The first stage of negotiations will happen on June 17 in Brussels at the next EU Summit, followed by another EU Summit in mid September.

But the march to Cancun is in danger of evolving into an obstacle course. If the Euro crisis continues, uniting countries around a thirty percent target could prove to be impossible.

Greenpeace refuses to give up on European unity.

Mark Breddy of Greenpeace told Vita that “the race is off. On one side there are the lobby groups who represent the steel industry and oil refineries. They are putting a huge amount of pressure on Brussels not to impose a thirty percent target on its member states. On the other side there is Europe’s civil society. They already have the support of the Scandinavian countries and the new British coalition government, both have made climate control a key pillar of their political agendas.”

Steel giants like Arcelor-Mittal and Lafarge will be able to take advantage of the unwillingness of certain countries like Germany and France – to a lesser extent – to sign on to such a high objective.

Yesterday the German Minister to the Economy, the liberal Rainer Bruderle, and the French Minister of Industry, Christian Estrosi, pulled the breaks on the commission’s emission reduction plans.

They spoke out against the idea of reducing emissions at any cost. The Angela Merkel government is feeling pressure from lobby groups that represent German industry. While President Sarkozy would be happy to take on the thirty percent target, but only if a tax was levied on EU imports associated with high pollution.

Then there is the problem of the United States and China, both are being called on to double their environmental programs.

Already faced with the ills caused by the crisis, the world’s most powerful nations are convinced that a policy agenda too keen on the environment would further devastate national industry (especially in those high polluting sectors).

This would lead to higher unemployment and social discontent, two things no government looks to bring upon itself.
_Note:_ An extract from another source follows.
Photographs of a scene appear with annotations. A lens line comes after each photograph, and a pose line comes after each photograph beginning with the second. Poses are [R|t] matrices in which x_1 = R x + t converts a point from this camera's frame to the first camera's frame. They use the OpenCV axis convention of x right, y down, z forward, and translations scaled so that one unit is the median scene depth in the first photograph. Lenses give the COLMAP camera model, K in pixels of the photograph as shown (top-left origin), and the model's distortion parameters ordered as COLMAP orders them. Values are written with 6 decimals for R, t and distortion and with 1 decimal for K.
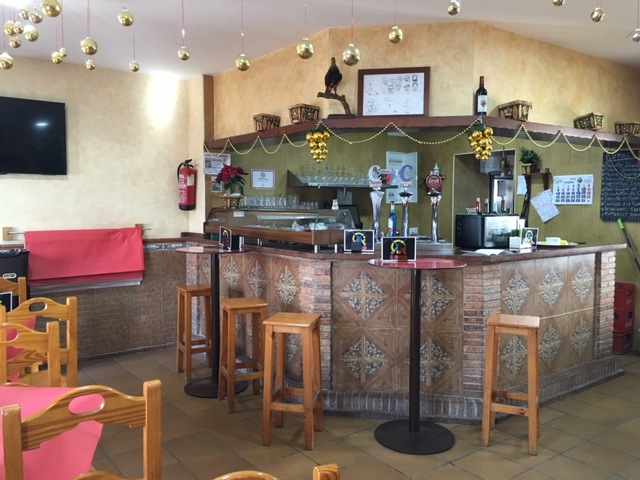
lens RADIAL K [[556.3, 0, 318.8], [0, 556.3, 239.4], [0, 0, 1]] dist [0.049280, 0.002844]
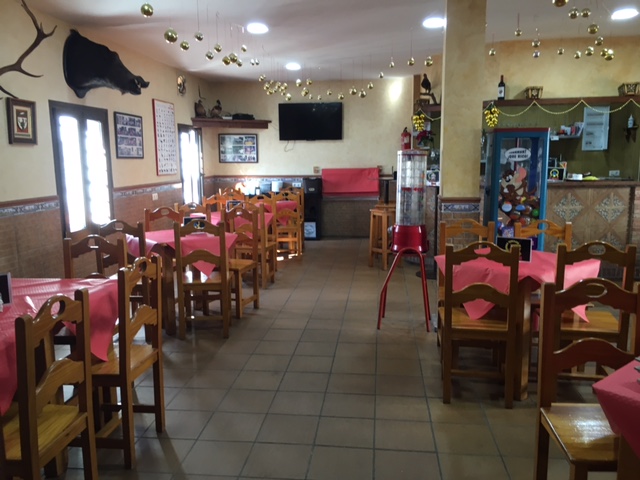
lens RADIAL K [[556.3, 0, 320.9], [0, 556.3, 239.1], [0, 0, 1]] dist [0.049280, 0.002844]
pose [[0.737714, 0.092453, -0.668753, 0.795608], [-0.030989, 0.994172, 0.103257, 0.028908], [0.674402, -0.055450, 0.736279, -0.469069]]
“They couldn’t be more wrong,” argues Breddy. “Many studies show that environmentally friendly political policy actually creates jobs.”

Now he just needs to convince Paris and Berlin, the two governments who hold all the cards at the negotiation table in Brussels.

“It won’t be easy, but we can count on the two ministers of the environment in France and Germany who have committed to battle and convincing their more pro industry colleagues.”

In Breddy’s opinion ,industry has no reason to lament itself.

“We know that multinationals in the oil and steel sector have made billions in the carbon trading market, to be precise 14 billion Euros over three years. How? By receiving permission to emit CO2 for free. They use the credits and then pass the cost on to the consumers.”